The patient is a 74-year-old male with a history of CHF and probable COPD. The patient has complaints of shortness-of-breath. The study is being done in order to rule out pulmonary embolus.

Technique

Chest X-ray: Cardiomegaly is identified. There is bibasilar atelectasis seen. No pleural effusion is identified, although the right costophrenic angle is not included. No pneumonia or pneumothorax are identified. There is a decrease in vascular markings in the right upper lobe. Ventilation Scan: The patient received a single breath of 10 millicuries of xenon 133 gas. Inhalation, equilibrium, and wash-out images were obtained.
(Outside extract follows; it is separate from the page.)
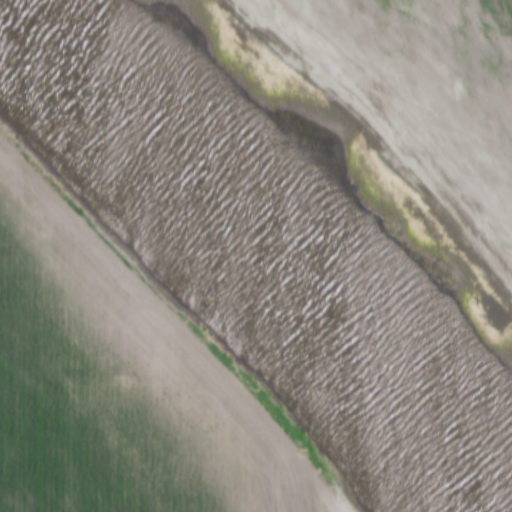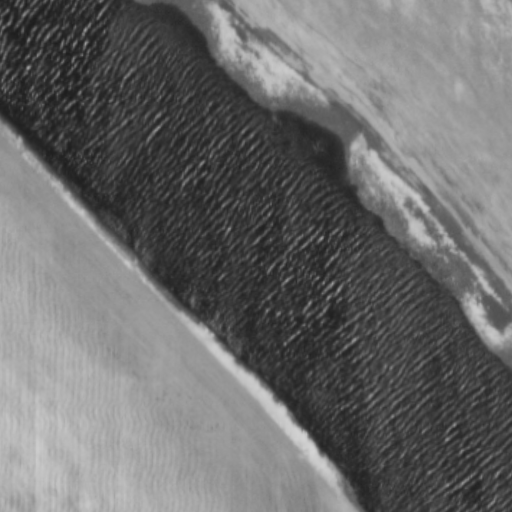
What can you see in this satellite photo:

Ventilation views show rapid and symmetric uptake with rapid symmetric wash-out of the xenon gas. No ventilation defect or air trapping is identified. Perfusion Scan: The patient was administered an IV dose of 5 millicuries of 99m Tc MAA, and static and SPECT images of the lungs were obtained in multiple projections. The perfusion images demonstrate a large perfusion defect including the right upper and middle lobes. There is also a subsegmental defect identified in the left anterior upper lobe.

Findings

Impressions

THERE IS A LARGE PERFUSION DEFECT IDENTIFIED IN THE RIGHT UPPER AND MIDDLE LOBES THAT IS NOT MATCHED WITH THE VENTILATION SCAN OR CHEST X-RAY. THERE IS ALSO A SUBSEGMENTAL DEFECT IDENTIFIED IN THE LEFT ANTERIOR UPPER LOBE THAT IS NOT MATCHED WITH THE VENTILATION SCANS OR CHEST X-RAY. THIS PLACES THE PATIENT AT A HIGH PROBABILITY FOR A PULMONARY EMBOLUS.